Across generations and publications, Varda was referred to as either the “mother,” “godmother” or “grandmother” of the French New Wave.
“I know I was a pioneer,” she told THR‘s Gregg Kilday in November 2017. “I made a radical film [La Pointe Courte] in 1955, and what they called the New Wave started in ’59, ’60, those years. When I made my first film, I was out of the world of cinema and I didn’t know anybody around and I didn’t even see film. So out of the blue I invented the film, and I succeeded to make very little money, but it was something I wanted to do.”
Varda also coined the term “cinecriture” (writing on film) to define her personal cinematic language. For her, there was no separation of the fundamental roles of filmmaking.
“The composition, the movements, the points of view, the rhythm of the shoot and the editing have been chosen and thought out in a similar way to the words of an author,” she explained in 2003.
Varda’s other films included the provocative Le Bonheur (1965), which examined infidelity; Les Creatures (1966), a drama-fantasy she later recycled 35mm prints of into an art installation called My Failure Shack; and the documentary The Gleaners and I (2000).
Gleaners was voted by Sight & Sound film professionals as the eighth greatest documentary of all time. Its title refers to those who scavenge for food, knickknacks and items of worth that have been discarded in the French countryside and city. The film itself includes scraps of accidental footage that otherwise would have been junked.

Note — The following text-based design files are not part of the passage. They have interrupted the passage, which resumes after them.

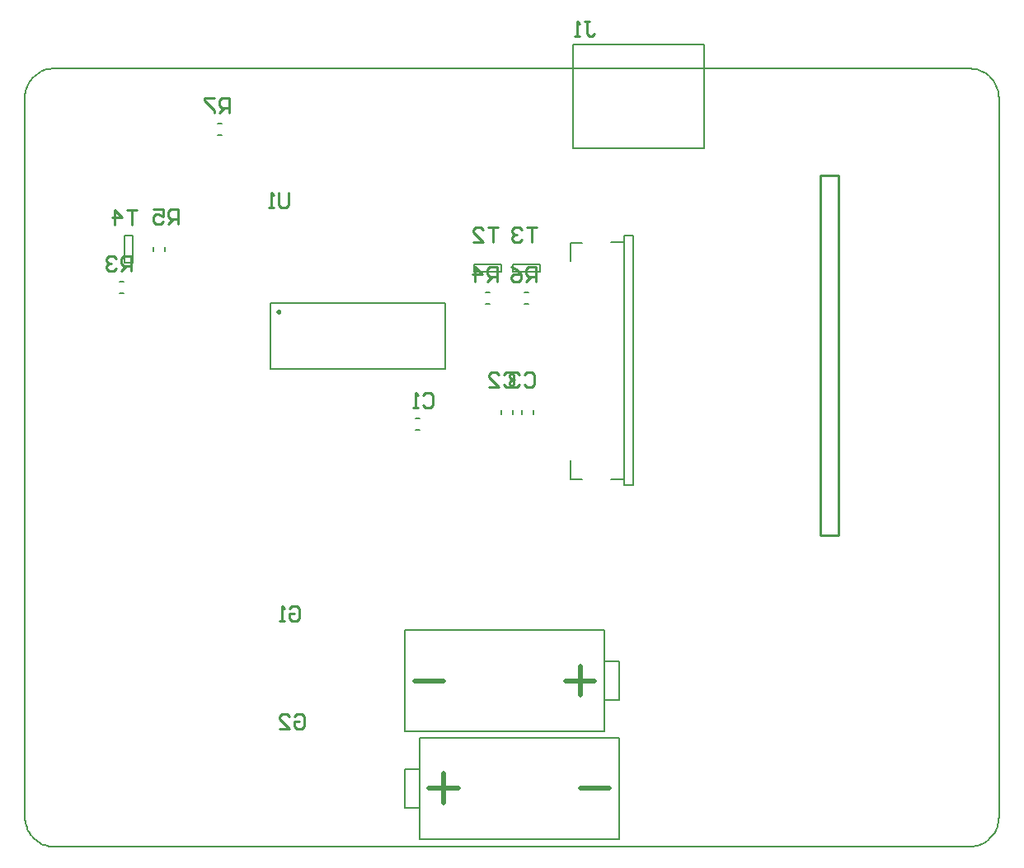
<source format=gbo>
%FSTAX23Y23*%
%MOIN*%
%SFA1B1*%

%IPPOS*%
%ADD10C,0.005905*%
%ADD11C,0.006000*%
%ADD13C,0.010000*%
%ADD21C,0.009843*%
%ADD39C,0.019685*%
%LNpongboy-1*%
%LPD*%
G54D10*
X02019Y02196D02*
X02035D01*
X02019Y02243D02*
X02035D01*
X01862Y02196D02*
X01877D01*
X01862Y02243D02*
X01877D01*
X00403Y02364D02*
Y02474D01*
X00435Y02364D02*
Y02474D01*
X00403Y02364D02*
X00435D01*
X00403Y02474D02*
X00435D01*
X00566Y02411D02*
Y02427D01*
X00519Y02411D02*
Y02427D01*
X00381Y0224D02*
X00397D01*
X00381Y02287D02*
X00397D01*
X02214Y02825D02*
Y03247D01*
X02744Y02825D02*
Y03247D01*
X02214D02*
X02744D01*
X02214Y02825D02*
X02744D01*
X01814Y02358D02*
X01925D01*
X01814Y02326D02*
X01925D01*
X01814D02*
Y02358D01*
X01925Y02326D02*
Y02358D01*
X01972D02*
X02082D01*
X01972Y02326D02*
X02082D01*
X01972D02*
Y02358D01*
X02082Y02326D02*
Y02358D01*
X01578Y01732D02*
X01594D01*
X01578Y01685D02*
X01594D01*
X01925Y0175D02*
Y01765D01*
X01972Y0175D02*
Y01765D01*
X02008Y0175D02*
Y01765D01*
X02055Y0175D02*
Y01765D01*
X017Y01933D02*
Y022D01*
X00992Y01933D02*
Y022D01*
Y01933D02*
X017D01*
X00992Y022D02*
X017D01*
X00779Y02927D02*
X00795D01*
X00779Y02879D02*
X00795D01*
X02342Y0075D02*
X02401D01*
X02342Y00592D02*
X02401D01*
Y0075*
X01535Y00466D02*
Y00876D01*
Y00466D02*
X02342D01*
Y00876*
X01535D02*
X02342D01*
X01535Y00157D02*
X01594D01*
X01535Y00314D02*
X01594D01*
X01535Y00157D02*
Y00314D01*
X02401Y00031D02*
Y0044D01*
X01594D02*
X02401D01*
X01594Y00031D02*
Y0044D01*
Y00031D02*
X02401D01*
X0Y00118D02*
D01*
X0Y00109*
X00001Y00101*
X00002Y00093*
X00004Y00085*
X00007Y00077*
X0001Y0007*
X00013Y00062*
X00017Y00055*
X00022Y00048*
X00027Y00042*
X00033Y00036*
X00039Y0003*
X00045Y00025*
X00052Y0002*
X00059Y00015*
X00066Y00011*
X00073Y00008*
X00081Y00005*
X00089Y00003*
X00097Y00001*
X00105Y0*
X00113Y0*
X00118Y0*
X03819D02*
D01*
X03827Y0*
X03835Y00001*
X03843Y00002*
X03851Y00004*
X03859Y00007*
X03867Y0001*
X03874Y00013*
X03881Y00017*
X03888Y00022*
X03894Y00027*
X039Y00033*
X03906Y00039*
X03912Y00045*
X03916Y00051*
X03921Y00058*
X03925Y00066*
X03928Y00073*
X03931Y00081*
X03933Y00089*
X03935Y00097*
X03936Y00105*
X03936Y00113*
X03937Y00117*
Y03031D02*
D01*
X03936Y03039*
X03935Y03047*
X03934Y03056*
X03932Y03064*
X03929Y03071*
X03926Y03079*
X03923Y03086*
X03919Y03094*
X03914Y031*
X03909Y03107*
X03903Y03113*
X03897Y03119*
X03891Y03124*
X03884Y03129*
X03877Y03133*
X0387Y03137*
X03863Y03141*
X03855Y03143*
X03847Y03146*
X03839Y03147*
X03831Y03148*
X03823Y03149*
X03818Y03149*
X00118D02*
D01*
X00109Y03149*
X00101Y03148*
X00093Y03147*
X00085Y03145*
X00077Y03142*
X0007Y03139*
X00062Y03135*
X00055Y03131*
X00048Y03127*
X00042Y03121*
X00036Y03116*
X0003Y0311*
X00025Y03104*
X0002Y03097*
X00015Y0309*
X00011Y03083*
X00008Y03075*
X00005Y03067*
X00003Y0306*
X00001Y03052*
X0Y03043*
X0Y03035*
X0Y03031*
X00118Y0D02*
X03819D01*
X03937Y00117D02*
Y03031D01*
X00118Y03149D02*
X03818D01*
X0Y00118D02*
Y03031D01*
G54D11*
X0246Y01464D02*
Y02472D01*
X02421Y01488D02*
Y02444D01*
Y02472*
X0246D01*
X02204Y02444D02*
X02251D01*
X02204Y0237D02*
Y02444D01*
Y01488D02*
Y01562D01*
Y01488D02*
X02251D01*
X0237D02*
X02421D01*
Y01464D02*
X0246D01*
X02421D02*
Y01488D01*
X0237Y02448D02*
X02421D01*
G54D13*
X01065Y02645D02*
Y02595D01*
X01055Y02585*
X01035*
X01025Y02595*
Y02645*
X01005Y02585D02*
X00985D01*
X00995*
Y02645*
X01005Y02635*
X00453Y02576D02*
X00413D01*
X00433*
Y02516*
X00363D02*
Y02576D01*
X00393Y02546*
X00353*
X02069Y02508D02*
X02029D01*
X02049*
Y02448*
X02009Y02498D02*
X01999Y02508D01*
X01979*
X01969Y02498*
Y02488*
X01979Y02478*
X01989*
X01979*
X01969Y02468*
Y02458*
X01979Y02448*
X01999*
X02009Y02458*
X01912Y02508D02*
X01872D01*
X01892*
Y02448*
X01812D02*
X01852D01*
X01812Y02488*
Y02498*
X01822Y02508*
X01842*
X01852Y02498*
X00825Y0297D02*
Y0303D01*
X00795*
X00785Y0302*
Y03*
X00795Y0299*
X00825*
X00805D02*
X00785Y0297D01*
X00765Y0303D02*
X00725D01*
Y0302*
X00765Y0298*
Y0297*
X02065Y02286D02*
Y02346D01*
X02035*
X02025Y02336*
Y02316*
X02035Y02306*
X02065*
X02045D02*
X02025Y02286D01*
X01966Y02346D02*
X01986Y02336D01*
X02006Y02316*
Y02296*
X01996Y02286*
X01976*
X01966Y02296*
Y02306*
X01976Y02316*
X02006*
X00617Y02521D02*
Y02581D01*
X00587*
X00577Y02571*
Y02551*
X00587Y02541*
X00617*
X00597D02*
X00577Y02521D01*
X00517Y02581D02*
X00557D01*
Y02551*
X00537Y02561*
X00527*
X00517Y02551*
Y02531*
X00527Y02521*
X00547*
X00557Y02531*
X01907Y02286D02*
Y02346D01*
X01877*
X01867Y02336*
Y02316*
X01877Y02306*
X01907*
X01887D02*
X01867Y02286D01*
X01817D02*
Y02346D01*
X01847Y02316*
X01807*
X00427Y02329D02*
Y02389D01*
X00397*
X00387Y02379*
Y02359*
X00397Y02349*
X00427*
X00407D02*
X00387Y02329D01*
X00367Y02379D02*
X00357Y02389D01*
X00337*
X00327Y02379*
Y02369*
X00337Y02359*
X00347*
X00337*
X00327Y02349*
Y02339*
X00337Y02329*
X00357*
X00367Y02339*
X02261Y0334D02*
X02281D01*
X02271*
Y0329*
X02281Y0328*
X02291*
X02301Y0329*
X02241Y0328D02*
X02221D01*
X02231*
Y0334*
X02241Y0333*
X0109Y00528D02*
X011Y00538D01*
X0112*
X0113Y00528*
Y00488*
X0112Y00478*
X011*
X0109Y00488*
Y00508*
X0111*
X0103Y00478D02*
X0107D01*
X0103Y00518*
Y00528*
X0104Y00538*
X0106*
X0107Y00528*
X0107Y00963D02*
X0108Y00973D01*
X011*
X0111Y00963*
Y00923*
X011Y00913*
X0108*
X0107Y00923*
Y00943*
X0109*
X0105Y00913D02*
X0103D01*
X0104*
Y00973*
X0105Y00963*
X02017Y0191D02*
X02027Y0192D01*
X02047*
X02057Y0191*
Y0187*
X02047Y0186*
X02027*
X02017Y0187*
X01997Y0191D02*
X01987Y0192D01*
X01967*
X01957Y0191*
Y019*
X01967Y0189*
X01977*
X01967*
X01957Y0188*
Y0187*
X01967Y0186*
X01987*
X01997Y0187*
X01934Y0191D02*
X01944Y0192D01*
X01964*
X01974Y0191*
Y0187*
X01964Y0186*
X01944*
X01934Y0187*
X01874Y0186D02*
X01914D01*
X01874Y019*
Y0191*
X01884Y0192*
X01904*
X01914Y0191*
X01608Y01825D02*
X01618Y01835D01*
X01638*
X01648Y01825*
Y01785*
X01638Y01775*
X01618*
X01608Y01785*
X01588Y01775D02*
X01568D01*
X01578*
Y01835*
X01588Y01825*
X03216Y02716D02*
Y01259D01*
X03287*
Y02716D02*
Y01259D01*
X03216Y02716D02*
X03287D01*
G54D21*
X01029Y02165D02*
D01*
X01029Y02165*
X01029Y02166*
X01029Y02166*
X01029Y02166*
X01029Y02167*
X01029Y02167*
X01029Y02167*
X01028Y02167*
X01028Y02168*
X01028Y02168*
X01028Y02168*
X01028Y02169*
X01027Y02169*
X01027Y02169*
X01027Y02169*
X01026Y02169*
X01026Y02169*
X01026Y0217*
X01025Y0217*
X01025Y0217*
X01025Y0217*
X01024Y0217*
X01024*
X01024Y0217*
X01023Y0217*
X01023Y0217*
X01023Y0217*
X01022Y02169*
X01022Y02169*
X01022Y02169*
X01022Y02169*
X01021Y02169*
X01021Y02169*
X01021Y02168*
X01021Y02168*
X0102Y02168*
X0102Y02167*
X0102Y02167*
X0102Y02167*
X0102Y02167*
X0102Y02166*
X01019Y02166*
X01019Y02166*
X01019Y02165*
X01019Y02165*
X01019Y02165*
X01019Y02164*
X01019Y02164*
X0102Y02163*
X0102Y02163*
X0102Y02163*
X0102Y02163*
X0102Y02162*
X0102Y02162*
X01021Y02162*
X01021Y02161*
X01021Y02161*
X01021Y02161*
X01022Y02161*
X01022Y02161*
X01022Y0216*
X01022Y0216*
X01023Y0216*
X01023Y0216*
X01023Y0216*
X01024Y0216*
X01024Y0216*
X01024*
X01025Y0216*
X01025Y0216*
X01025Y0216*
X01026Y0216*
X01026Y0216*
X01026Y0216*
X01027Y02161*
X01027Y02161*
X01027Y02161*
X01028Y02161*
X01028Y02161*
X01028Y02162*
X01028Y02162*
X01028Y02162*
X01029Y02163*
X01029Y02163*
X01029Y02163*
X01029Y02163*
X01029Y02164*
X01029Y02164*
X01029Y02165*
X01029Y02165*
G54D39*
X01574Y00671D02*
X01692D01*
X02244Y00612D02*
Y0073D01*
X02185Y00671D02*
X02303D01*
X02244Y00236D02*
X02362D01*
X01692Y00177D02*
Y00295D01*
X01633Y00236D02*
X01751D01*
M02*
</source>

Varda’s films rarely turned a profit, and her recognition was never as prominent outside of Europe and fervent cinephiles. The year 2017, however, brought her newfound renown.
“Muse. Trailblazer. Icon. A woman who launched a cinema movement,” Academy of Motion Picture Arts and Sciences president John Bailey said of Varda as he introduced her at the Governors Awards. She received her honorary Oscar — the first female director to be saluted — for “compassion and curiosity [that] inform a uniquely personal cinema.”
A few weeks after receiving that honor at the Governors Awards, she was nominated in the best documentary feature category for Faces Places.
In the documentary, Varda and photographer-muralist J.R. (her co-writer and co-director on the film) take a journey through rural France. They drive around in a van that contains a photo booth and plaster large paper photographs anywhere they choose.
THR chief film critic Todd McCarthy saw it at Cannes and called it “a little jewel of a film,” and it was named best documentary at the Spirit Awards.
Born on May 30, 1928, in Ixelles, Belgium, Varda began her career as a photographer — “children around me, family, marriage, banquets,” she once said — and was eventually appointed official photographer of the People’s National Theater in France.
Her first child, Rosalie, was from her relationship with Antoine Bourseiller, who starred in Cleo From 5 to 7. (Rosalie was a producer on Faces Places.)
In 1962, Varda married famed French director Jacques Demy, and they had a son, Mathieu. Both of her children worked for the family company Cine-Tamaris, which distributed Varda and Demy films.
Demy’s film career paralleled Varda’s for 40 years until his death from AIDS complications in 1990.
A year later, she released Jacquot de Nantes, a poignant dramatization of her husband’s childhood. As she was being feted at the Governors Awards, Varda carried with her a large photograph of Demy.
Before Varda was brought to the stage, she was lauded by Angelina Jolie, Jessica Chastain, Kimberly Peirce and documentary film editor Kate Amend as a pioneering female filmmaker.
“We need to draw strength from artists like Agnès,” Jolie said, “those women who went first, who took that first step, showed the way for all of us.” To which Varda later quipped, “Are there no men in this room who love me?”